→ **What to do**
What lines in the records below hold the string "coleção"? Please show them.

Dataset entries
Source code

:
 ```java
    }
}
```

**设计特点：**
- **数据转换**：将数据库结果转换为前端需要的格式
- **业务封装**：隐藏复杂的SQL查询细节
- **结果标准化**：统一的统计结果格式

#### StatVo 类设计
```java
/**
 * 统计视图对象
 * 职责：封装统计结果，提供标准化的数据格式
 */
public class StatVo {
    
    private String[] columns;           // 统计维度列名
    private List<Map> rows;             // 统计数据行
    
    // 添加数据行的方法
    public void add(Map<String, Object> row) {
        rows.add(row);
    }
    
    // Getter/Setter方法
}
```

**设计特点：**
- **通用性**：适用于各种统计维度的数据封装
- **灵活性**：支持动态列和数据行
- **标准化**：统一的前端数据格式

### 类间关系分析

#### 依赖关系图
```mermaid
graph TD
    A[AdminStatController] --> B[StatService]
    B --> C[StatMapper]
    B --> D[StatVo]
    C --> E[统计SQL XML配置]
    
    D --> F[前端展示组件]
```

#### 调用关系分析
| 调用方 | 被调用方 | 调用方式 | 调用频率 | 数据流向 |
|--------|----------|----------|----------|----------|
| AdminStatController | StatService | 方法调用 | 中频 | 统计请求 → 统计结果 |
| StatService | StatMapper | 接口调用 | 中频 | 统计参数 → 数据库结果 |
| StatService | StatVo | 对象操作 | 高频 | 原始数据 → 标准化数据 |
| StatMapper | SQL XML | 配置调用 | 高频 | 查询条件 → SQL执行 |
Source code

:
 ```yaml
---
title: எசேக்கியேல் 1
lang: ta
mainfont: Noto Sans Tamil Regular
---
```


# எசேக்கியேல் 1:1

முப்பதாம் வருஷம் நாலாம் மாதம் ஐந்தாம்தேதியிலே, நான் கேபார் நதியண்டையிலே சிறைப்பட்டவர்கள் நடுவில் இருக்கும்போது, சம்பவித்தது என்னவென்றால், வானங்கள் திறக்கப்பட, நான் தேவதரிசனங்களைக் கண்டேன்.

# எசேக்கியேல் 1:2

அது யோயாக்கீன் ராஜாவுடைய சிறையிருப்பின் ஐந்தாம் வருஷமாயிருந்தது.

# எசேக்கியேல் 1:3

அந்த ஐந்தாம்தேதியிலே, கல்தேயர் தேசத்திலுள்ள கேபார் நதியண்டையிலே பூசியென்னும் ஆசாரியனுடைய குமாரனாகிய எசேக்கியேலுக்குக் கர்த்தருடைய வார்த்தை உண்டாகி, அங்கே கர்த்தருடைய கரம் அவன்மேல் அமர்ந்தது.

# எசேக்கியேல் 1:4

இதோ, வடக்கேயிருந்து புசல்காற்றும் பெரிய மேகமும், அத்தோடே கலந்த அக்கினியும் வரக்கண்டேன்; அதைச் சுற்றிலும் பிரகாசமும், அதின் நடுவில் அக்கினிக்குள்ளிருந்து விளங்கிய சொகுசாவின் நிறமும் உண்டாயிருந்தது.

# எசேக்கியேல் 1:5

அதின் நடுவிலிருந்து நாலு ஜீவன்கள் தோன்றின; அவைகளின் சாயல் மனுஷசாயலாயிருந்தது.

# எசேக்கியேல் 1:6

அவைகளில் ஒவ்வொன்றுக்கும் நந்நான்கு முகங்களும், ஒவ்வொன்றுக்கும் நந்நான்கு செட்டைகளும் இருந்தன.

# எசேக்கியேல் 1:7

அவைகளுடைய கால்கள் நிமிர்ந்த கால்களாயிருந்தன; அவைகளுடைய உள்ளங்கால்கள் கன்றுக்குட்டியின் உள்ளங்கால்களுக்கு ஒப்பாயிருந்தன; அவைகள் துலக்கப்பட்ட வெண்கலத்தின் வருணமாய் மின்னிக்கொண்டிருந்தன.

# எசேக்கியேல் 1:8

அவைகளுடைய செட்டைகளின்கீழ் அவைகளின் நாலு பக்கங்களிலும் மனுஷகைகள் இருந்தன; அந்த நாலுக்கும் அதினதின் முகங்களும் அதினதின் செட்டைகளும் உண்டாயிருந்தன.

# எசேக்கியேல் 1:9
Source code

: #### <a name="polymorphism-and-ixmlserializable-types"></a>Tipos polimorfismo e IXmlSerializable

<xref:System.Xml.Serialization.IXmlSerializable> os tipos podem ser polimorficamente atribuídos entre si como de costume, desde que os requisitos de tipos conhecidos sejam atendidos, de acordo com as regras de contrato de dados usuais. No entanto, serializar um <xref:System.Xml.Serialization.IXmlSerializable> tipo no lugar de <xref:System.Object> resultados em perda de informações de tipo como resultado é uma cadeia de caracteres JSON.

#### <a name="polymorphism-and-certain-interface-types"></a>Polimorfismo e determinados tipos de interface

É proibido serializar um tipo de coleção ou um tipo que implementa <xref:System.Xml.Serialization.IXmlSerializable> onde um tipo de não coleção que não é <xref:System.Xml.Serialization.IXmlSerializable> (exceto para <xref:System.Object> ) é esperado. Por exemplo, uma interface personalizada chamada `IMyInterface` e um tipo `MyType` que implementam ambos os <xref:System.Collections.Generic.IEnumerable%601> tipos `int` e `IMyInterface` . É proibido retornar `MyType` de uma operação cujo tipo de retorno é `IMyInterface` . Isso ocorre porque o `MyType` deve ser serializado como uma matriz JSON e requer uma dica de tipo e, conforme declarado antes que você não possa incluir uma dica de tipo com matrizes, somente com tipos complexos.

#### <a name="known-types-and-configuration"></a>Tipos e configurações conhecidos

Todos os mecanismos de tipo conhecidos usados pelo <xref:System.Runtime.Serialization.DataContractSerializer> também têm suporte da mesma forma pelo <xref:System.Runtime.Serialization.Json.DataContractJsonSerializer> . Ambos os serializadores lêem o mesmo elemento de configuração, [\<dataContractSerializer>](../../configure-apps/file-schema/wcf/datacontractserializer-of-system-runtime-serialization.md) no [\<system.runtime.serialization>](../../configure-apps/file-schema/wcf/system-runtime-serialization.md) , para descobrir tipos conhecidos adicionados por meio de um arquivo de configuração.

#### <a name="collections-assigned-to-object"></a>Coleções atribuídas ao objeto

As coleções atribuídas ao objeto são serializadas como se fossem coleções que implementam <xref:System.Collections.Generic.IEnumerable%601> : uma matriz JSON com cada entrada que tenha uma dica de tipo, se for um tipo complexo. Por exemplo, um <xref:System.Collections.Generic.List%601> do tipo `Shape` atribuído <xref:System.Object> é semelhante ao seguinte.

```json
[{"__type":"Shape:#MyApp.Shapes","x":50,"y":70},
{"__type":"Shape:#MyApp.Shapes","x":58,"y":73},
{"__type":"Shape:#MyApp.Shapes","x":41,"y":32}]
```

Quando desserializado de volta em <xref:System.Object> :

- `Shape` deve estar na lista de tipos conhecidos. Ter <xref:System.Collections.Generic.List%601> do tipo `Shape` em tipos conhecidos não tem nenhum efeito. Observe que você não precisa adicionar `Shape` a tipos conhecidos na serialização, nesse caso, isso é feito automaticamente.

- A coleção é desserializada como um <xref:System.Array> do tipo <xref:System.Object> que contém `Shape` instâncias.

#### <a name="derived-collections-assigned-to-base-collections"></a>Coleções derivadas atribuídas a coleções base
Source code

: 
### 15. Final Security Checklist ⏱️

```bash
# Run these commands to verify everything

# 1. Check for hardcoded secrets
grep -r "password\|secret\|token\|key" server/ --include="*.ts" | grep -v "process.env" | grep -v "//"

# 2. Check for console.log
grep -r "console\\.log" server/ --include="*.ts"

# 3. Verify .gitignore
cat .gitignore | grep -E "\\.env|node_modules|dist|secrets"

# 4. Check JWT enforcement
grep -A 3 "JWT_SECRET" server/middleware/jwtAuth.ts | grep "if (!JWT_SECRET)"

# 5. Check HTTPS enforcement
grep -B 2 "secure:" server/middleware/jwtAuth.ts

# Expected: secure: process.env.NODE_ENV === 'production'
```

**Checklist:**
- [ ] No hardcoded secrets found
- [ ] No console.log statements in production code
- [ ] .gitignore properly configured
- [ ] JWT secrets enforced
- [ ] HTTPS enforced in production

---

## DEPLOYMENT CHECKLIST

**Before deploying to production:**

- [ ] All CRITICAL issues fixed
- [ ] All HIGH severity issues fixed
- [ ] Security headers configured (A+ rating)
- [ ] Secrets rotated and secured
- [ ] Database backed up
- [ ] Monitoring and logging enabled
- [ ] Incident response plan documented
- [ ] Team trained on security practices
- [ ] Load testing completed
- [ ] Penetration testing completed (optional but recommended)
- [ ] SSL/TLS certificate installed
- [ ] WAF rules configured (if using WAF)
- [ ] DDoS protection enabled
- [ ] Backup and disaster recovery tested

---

→ **Reply to the task**
É proibido serializar um tipo de coleção ou um tipo que implementa <xref:System.Xml.Serialization.IXmlSerializable> onde um tipo de não coleção que não é <xref:System.Xml.Serialization.IXmlSerializable> (exceto para <xref:System.Object> ) é esperado. Por exemplo, uma interface personalizada chamada `IMyInterface` e um tipo `MyType` que implementam ambos os <xref:System.Collections.Generic.IEnumerable%601> tipos `int` e `IMyInterface` . É proibido retornar `MyType` de uma operação cujo tipo de retorno é `IMyInterface` . Isso ocorre porque o `MyType` deve ser serializado como uma matriz JSON e requer uma dica de tipo e, conforme declarado antes que você não possa incluir uma dica de tipo com matrizes, somente com tipos complexos.
- A coleção é desserializada como um <xref:System.Array> do tipo <xref:System.Object> que contém `Shape` instâncias.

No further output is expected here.